Yes, it would be possible using newsgroups to distribute signed updates anonymously. And it would be possible to keep the keyholders secret, and to allow for keyring updates to add and delete moderators. But someone has to take the risk of hosting and distributing the software, and that public entity is going to be the target of every spyware author's DDoS attacks simultaneously. Legitimate hosting services won't want to touch it. Would you voluntarily sign a contract that virtually guarantees you'll be the victim of a 30,000 machine zombie attack?
It's also going to take some seriously experienced crypto + Win32 coders to write a perfectly secure client first time around. And once it's written, the next issue is the "who updates it?" battle. The original author will wisely keep the master key private, but he or she may not want to put out the hundreds of monthly updates required. (Ask Patrick Kolla, the author of Spybot S&D, how much time he has to put into researching spyware, checking for signatures, and providing removal code and instructions.) It's a full-time task that will probably take a group of analysts and coders. (An anonymous submission process won't work, because the spammers are certain to poison that well, too.) Finally, how do you vette all these coders and analysts to make sure you don't accidentally let in the next Spamford Wallace?
Sorry to be so negative, but it's a huge undertaking with lots of risk and almost no chance of payback.

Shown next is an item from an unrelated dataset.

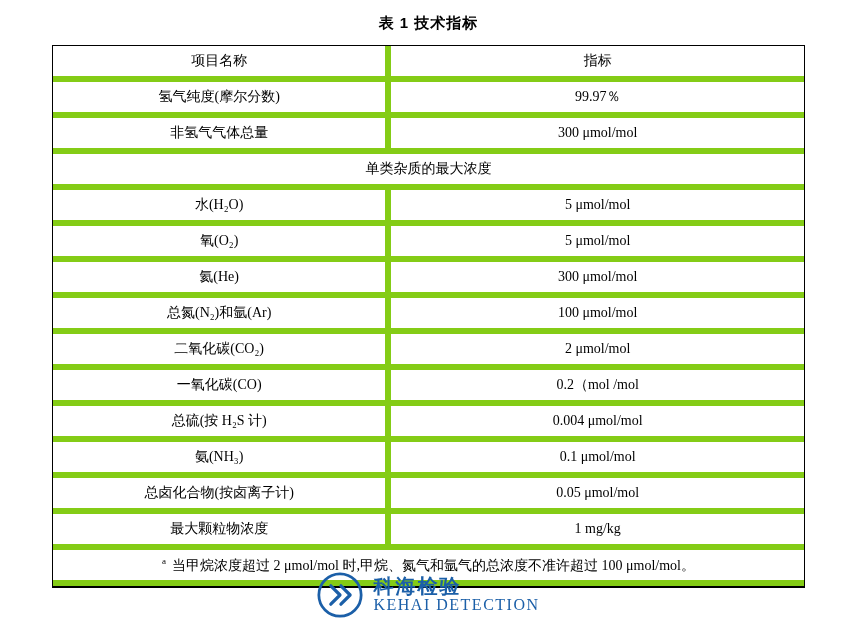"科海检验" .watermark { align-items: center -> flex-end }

Only a big established company with lots of backing could afford something like this. There's your answer! Get IBM to sponsor it, they're always looking for goodwill projects, and anything to twist the knife in Microsoft makes them happy. That, plus they have more lawyers than Manhattan has taxicabs.
Re:like anti virus companies (Score:2, Insightful)

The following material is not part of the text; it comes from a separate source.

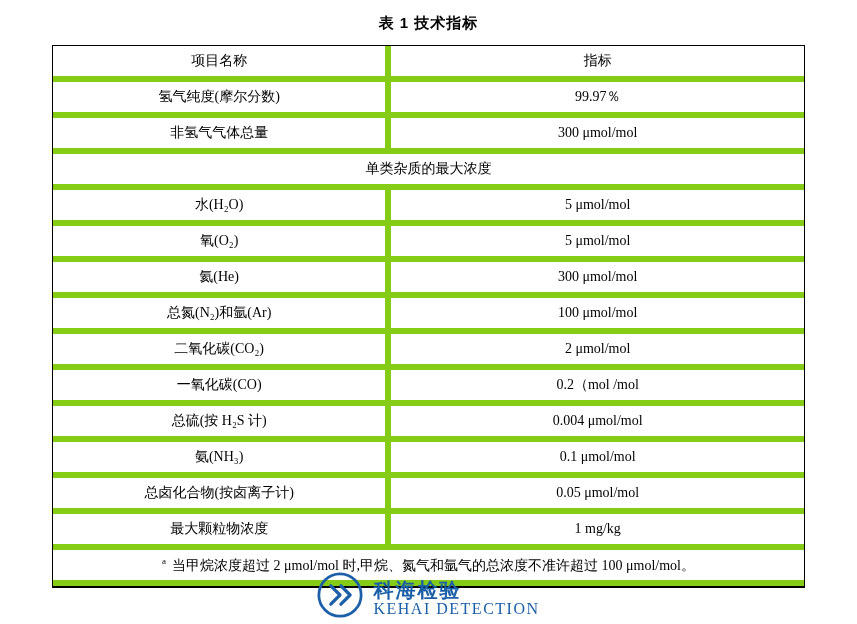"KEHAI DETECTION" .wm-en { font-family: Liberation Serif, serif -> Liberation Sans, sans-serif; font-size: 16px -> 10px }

Hmm. Enron, HealthSouth, Arthur Andersen, and Adelphia Communications were all instances of firms "cooking their books", which is merely the fraudulent misrepresentation of financial statements. That's a far cry from going out and infecting thousands of computers with a virus whose damage could reap billions of dollars in punative damages from a court ruling.
Global Crossing was simply a vendetta case of an employee gone wrong.
It's MUCH more unlikely that an anti-virus corporation would conspire to create new viruses. That's just like saying that firewall manufacturers go out and hack computers, or security firms go out and steal credit cards.
That you can't imagine a successful antivirus company risking legal ramifications to ramp up business says less about corporate wisdom and more about your defective imagination.
Oh, believe you me, I have imagination. And I'll use it to build you a foil hat to protect you from the mind-control rays.
Surprised? (Score:3, Insightful)
Wake up. There is orders of magnitude more money on the advertising and blackmarket side.